5. The method for song searching by voice according to claim 1, wherein the voice recognition database has the instruction data that cover such instructions as forward play, backward play, pause, play, searching for singer, searching for album and searching for playlist.

6. The method for song searching by voice according to claim 1, wherein before the step of acquiring the voices of the users who express search conditions, the users can play the preset voice data of search conditions to be executed by using voices before they speak out these search conditions.

7. The method for song searching by voice according to claim 1, wherein the step of playing the preview songs the playlists are indicated for the users to control and adjust playing of songs.

8. The method for song searching by voice according to claim 1, wherein the preset condition is song names.

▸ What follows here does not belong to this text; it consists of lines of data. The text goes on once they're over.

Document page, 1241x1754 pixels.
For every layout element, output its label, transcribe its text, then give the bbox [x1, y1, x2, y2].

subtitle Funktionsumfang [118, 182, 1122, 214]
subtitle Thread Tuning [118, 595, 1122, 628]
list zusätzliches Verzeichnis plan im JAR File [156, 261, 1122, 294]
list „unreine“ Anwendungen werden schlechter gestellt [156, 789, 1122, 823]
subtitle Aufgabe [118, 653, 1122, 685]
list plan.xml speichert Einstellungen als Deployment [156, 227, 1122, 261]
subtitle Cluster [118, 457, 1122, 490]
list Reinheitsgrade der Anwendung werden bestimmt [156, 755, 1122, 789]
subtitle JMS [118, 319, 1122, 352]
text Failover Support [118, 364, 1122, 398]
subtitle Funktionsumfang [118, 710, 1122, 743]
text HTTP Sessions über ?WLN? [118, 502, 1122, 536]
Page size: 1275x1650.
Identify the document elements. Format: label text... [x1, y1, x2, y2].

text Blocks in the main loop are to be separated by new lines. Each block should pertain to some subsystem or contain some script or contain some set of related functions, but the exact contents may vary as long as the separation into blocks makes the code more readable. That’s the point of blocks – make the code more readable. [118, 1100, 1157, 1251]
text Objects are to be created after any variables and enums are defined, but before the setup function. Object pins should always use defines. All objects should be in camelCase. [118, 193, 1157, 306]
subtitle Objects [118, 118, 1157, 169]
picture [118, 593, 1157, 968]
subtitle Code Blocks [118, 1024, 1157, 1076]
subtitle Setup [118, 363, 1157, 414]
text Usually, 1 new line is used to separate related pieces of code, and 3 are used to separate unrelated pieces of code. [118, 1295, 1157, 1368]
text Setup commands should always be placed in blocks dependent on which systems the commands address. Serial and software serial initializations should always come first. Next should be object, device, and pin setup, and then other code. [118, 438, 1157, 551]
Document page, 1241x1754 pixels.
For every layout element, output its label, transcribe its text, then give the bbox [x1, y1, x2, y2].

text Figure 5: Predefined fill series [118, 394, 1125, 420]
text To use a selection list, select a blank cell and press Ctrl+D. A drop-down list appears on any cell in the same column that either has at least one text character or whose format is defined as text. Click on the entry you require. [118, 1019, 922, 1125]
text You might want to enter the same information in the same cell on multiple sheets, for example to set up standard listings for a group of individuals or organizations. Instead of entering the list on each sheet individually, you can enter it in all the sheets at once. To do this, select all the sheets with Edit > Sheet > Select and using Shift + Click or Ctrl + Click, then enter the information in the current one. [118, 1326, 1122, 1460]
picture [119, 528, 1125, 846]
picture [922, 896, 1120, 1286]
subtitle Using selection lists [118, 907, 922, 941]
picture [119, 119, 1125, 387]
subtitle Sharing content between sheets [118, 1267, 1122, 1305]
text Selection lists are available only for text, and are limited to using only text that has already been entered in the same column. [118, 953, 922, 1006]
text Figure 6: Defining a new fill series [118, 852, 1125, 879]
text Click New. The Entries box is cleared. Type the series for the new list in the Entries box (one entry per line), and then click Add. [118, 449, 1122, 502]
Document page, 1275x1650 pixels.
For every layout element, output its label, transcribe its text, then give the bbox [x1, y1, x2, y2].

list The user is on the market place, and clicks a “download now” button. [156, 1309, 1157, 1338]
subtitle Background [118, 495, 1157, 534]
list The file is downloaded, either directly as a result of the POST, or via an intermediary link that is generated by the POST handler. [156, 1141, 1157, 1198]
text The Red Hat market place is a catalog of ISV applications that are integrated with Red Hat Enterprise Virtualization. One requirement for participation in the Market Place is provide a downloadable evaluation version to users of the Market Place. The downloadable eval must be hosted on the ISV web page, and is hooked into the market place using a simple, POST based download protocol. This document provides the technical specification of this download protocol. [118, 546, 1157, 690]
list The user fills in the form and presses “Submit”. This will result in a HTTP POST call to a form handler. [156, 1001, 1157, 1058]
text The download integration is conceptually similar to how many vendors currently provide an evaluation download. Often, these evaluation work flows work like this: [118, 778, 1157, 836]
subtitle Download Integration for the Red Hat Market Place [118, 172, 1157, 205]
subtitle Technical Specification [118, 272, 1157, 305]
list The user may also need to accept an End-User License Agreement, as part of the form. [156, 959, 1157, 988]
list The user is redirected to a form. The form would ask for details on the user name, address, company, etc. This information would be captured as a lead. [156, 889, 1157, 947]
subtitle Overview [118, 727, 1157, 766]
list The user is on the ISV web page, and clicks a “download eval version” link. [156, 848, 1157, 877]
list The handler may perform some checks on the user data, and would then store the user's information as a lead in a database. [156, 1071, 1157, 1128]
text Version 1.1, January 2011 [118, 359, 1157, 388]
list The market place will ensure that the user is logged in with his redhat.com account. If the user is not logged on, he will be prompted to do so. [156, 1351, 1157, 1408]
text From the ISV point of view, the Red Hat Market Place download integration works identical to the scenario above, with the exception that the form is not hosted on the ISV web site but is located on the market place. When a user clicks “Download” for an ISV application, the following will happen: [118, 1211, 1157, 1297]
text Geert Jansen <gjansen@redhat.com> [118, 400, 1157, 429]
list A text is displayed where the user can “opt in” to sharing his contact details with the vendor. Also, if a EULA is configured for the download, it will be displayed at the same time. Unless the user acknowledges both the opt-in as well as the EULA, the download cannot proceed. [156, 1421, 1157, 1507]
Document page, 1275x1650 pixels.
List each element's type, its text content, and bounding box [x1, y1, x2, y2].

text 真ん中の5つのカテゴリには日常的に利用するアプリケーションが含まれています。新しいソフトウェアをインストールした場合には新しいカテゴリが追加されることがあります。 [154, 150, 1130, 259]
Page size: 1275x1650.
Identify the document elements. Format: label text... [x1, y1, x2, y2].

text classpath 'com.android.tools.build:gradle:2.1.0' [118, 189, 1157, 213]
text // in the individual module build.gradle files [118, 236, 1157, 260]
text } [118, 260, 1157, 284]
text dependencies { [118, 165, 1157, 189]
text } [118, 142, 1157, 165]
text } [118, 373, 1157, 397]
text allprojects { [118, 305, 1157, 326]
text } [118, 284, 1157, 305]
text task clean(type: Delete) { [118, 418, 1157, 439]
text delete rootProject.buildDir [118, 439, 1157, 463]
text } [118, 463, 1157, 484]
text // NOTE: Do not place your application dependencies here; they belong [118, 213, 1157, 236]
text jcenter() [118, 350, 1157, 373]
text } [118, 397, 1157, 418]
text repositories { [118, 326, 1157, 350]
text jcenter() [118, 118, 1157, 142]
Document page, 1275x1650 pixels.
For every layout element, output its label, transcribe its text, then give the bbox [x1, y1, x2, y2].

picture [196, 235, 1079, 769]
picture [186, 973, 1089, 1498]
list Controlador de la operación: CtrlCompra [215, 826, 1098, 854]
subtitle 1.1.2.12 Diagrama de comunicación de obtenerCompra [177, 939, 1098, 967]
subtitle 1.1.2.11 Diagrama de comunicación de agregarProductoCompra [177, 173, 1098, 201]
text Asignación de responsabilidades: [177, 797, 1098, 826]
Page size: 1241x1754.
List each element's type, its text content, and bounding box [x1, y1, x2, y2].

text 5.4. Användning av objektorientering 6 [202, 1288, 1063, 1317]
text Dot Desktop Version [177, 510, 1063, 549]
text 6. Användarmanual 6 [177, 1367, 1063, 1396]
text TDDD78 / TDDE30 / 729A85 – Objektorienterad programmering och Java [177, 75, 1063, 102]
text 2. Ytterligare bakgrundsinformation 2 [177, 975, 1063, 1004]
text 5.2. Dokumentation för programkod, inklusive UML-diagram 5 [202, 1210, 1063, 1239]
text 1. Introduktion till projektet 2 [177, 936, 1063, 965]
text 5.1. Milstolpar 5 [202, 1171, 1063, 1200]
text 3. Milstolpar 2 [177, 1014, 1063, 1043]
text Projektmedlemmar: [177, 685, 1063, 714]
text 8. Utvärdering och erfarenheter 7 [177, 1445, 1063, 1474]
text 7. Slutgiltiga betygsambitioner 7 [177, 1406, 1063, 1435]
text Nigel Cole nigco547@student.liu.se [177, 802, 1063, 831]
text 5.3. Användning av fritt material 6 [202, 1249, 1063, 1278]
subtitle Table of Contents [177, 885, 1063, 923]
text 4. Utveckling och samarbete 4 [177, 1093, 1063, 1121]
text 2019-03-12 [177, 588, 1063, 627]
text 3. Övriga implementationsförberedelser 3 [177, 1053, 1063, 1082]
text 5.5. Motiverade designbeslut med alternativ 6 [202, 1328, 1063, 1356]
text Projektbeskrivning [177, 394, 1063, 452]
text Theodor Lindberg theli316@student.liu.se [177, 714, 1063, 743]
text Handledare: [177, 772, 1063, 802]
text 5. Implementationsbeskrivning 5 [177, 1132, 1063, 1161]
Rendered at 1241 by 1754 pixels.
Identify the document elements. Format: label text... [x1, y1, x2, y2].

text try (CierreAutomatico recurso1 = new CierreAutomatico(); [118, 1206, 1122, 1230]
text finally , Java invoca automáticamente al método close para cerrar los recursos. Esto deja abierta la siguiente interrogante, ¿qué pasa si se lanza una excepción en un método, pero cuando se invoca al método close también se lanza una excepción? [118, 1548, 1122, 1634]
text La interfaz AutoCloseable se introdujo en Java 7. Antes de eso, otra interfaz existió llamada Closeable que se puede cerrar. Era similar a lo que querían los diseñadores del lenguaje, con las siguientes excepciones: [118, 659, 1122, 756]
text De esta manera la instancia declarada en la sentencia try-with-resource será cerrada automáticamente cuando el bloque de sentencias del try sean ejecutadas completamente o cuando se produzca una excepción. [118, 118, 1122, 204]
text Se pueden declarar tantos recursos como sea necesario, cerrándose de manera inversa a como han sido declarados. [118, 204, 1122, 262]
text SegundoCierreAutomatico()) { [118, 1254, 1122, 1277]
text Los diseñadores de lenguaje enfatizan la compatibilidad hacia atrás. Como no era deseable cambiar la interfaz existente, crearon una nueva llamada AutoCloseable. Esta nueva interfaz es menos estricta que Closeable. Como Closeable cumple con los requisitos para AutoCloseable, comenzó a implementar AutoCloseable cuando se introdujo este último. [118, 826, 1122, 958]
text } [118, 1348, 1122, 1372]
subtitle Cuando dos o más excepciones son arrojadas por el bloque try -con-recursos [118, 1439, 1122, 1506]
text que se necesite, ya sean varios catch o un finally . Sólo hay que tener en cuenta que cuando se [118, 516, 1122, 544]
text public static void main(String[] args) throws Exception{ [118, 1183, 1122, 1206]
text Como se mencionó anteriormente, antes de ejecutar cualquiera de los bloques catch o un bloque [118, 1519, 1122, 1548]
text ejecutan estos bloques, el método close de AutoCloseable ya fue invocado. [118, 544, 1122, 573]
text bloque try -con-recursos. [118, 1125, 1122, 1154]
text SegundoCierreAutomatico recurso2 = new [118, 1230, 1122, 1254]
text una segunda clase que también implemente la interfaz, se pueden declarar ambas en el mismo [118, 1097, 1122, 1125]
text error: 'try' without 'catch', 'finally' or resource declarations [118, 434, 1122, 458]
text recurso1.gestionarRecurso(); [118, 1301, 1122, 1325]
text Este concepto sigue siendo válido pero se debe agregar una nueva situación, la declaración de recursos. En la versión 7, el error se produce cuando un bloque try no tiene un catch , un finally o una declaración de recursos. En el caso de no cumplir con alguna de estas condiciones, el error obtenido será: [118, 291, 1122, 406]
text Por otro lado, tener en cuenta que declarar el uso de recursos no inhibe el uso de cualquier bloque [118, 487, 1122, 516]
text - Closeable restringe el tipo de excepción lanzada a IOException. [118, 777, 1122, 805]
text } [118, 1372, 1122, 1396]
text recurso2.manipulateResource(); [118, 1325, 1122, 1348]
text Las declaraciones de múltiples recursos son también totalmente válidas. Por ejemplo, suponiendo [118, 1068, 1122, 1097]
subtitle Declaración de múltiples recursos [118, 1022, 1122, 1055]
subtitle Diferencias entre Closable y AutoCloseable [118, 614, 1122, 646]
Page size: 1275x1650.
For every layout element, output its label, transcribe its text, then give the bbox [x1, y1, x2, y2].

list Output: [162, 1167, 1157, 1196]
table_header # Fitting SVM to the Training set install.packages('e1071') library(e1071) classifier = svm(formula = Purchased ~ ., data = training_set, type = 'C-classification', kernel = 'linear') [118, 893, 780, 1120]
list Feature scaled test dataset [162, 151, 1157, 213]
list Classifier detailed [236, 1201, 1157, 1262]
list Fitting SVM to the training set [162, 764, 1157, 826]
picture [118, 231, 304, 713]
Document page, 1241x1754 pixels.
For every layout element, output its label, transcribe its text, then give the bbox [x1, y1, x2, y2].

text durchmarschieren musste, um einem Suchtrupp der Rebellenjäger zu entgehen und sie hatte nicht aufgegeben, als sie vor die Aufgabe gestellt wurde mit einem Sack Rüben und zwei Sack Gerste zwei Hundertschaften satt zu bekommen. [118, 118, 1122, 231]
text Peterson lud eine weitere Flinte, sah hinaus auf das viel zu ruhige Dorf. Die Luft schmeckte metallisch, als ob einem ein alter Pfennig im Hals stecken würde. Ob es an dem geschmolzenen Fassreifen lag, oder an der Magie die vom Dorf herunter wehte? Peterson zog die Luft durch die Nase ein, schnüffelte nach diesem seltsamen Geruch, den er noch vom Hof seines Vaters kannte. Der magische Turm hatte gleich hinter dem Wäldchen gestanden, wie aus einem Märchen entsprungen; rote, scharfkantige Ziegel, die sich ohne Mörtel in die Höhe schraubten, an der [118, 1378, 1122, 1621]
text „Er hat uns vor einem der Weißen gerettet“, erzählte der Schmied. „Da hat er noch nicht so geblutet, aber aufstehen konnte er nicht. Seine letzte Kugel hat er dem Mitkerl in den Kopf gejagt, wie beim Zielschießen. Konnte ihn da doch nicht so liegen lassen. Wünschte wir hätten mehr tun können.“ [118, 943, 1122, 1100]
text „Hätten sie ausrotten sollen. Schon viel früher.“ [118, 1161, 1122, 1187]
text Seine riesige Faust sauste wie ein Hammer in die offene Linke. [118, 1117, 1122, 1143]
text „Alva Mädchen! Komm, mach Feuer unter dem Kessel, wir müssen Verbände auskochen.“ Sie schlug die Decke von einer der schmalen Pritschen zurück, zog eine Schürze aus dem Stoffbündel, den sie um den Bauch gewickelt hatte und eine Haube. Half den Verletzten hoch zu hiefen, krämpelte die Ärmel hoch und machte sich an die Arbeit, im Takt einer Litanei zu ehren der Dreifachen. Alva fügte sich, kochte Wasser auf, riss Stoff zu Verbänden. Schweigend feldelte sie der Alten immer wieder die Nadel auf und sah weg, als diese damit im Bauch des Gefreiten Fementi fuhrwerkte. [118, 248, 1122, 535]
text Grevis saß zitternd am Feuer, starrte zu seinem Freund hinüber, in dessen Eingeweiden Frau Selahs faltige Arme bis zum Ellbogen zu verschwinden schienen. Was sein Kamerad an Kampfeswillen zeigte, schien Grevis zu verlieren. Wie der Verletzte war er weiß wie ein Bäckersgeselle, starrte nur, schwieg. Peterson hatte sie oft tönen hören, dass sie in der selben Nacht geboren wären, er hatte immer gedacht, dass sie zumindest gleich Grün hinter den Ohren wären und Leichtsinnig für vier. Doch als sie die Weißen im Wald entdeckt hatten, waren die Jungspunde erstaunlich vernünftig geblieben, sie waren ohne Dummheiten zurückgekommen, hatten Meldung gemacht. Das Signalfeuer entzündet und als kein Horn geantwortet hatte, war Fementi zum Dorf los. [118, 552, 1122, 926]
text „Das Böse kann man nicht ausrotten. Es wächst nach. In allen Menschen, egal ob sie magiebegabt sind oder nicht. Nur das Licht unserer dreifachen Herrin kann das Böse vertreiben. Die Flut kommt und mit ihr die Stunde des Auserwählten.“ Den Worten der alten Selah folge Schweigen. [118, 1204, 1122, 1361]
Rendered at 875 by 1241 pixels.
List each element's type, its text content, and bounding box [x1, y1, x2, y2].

9. A method for song searching by voice, more particularly, the method with which users can make multimedia electronic devices search for songs by using their voices, wherein searching is started to acquire the users' voices that include search conditions after they make settings, and these search conditions will be compared with instruction data and song attribute data in the voice recognition database following voice recognition; the comparison data derived in this process will be used to make further comparisons, until the comparison data of song names are obtained; and then the comparison data of song names will be used to read song files and give a preview of these songs files, thus enabling the users to set search conditions by themselves and search for songs by listening to these songs.

10. The method for song searching by voice according to claim 10, wherein the settings can be priority, number and type of steps for search conditions or directly use the default values, and the search conditions may cover singer, album, playlist, singer name, album name and playlist name, and these settings will be stored as the setting data upon completion.

11. The method for song searching by voice according to claim 10, wherein before playing the preview songs, the song attribute data can be played.

12. The method for song searching by voice according to claim 10, wherein the setting is that select to acquire data of all song files (ID3 Tag) and store these data into the voice recognition database as the song attribute data when they make settings

13. The method for song searching by voice according to claim 10, wherein the settings include initial positions of song previews, sequential play, shuffle play, preview period and whether to play immediately after choices are made when they make settings by themselves, and store these settings as the setting data; so that the multimedia electronic devices can give sequential or shuffle previews of songs based on the setting data, start song previews from the set initial position and continue to give a preview of another song when the time set for song previews is over.

14. The method for song searching by voice according to claim 10, wherein the instruction data of the voice recognition database include forward play, backward play, pause, play, searching for singer, searching for album and searching for playlist.

15. The method for song searching by voice according to claim 10, wherein before speaking out the search conditions, the users can play the preset voice data of search conditions to be executed by using voices.

16. The method for song searching by voice according to claim 10, wherein when playing the preview songs, the playlists can be shown for the users to control or adjust playing of songs.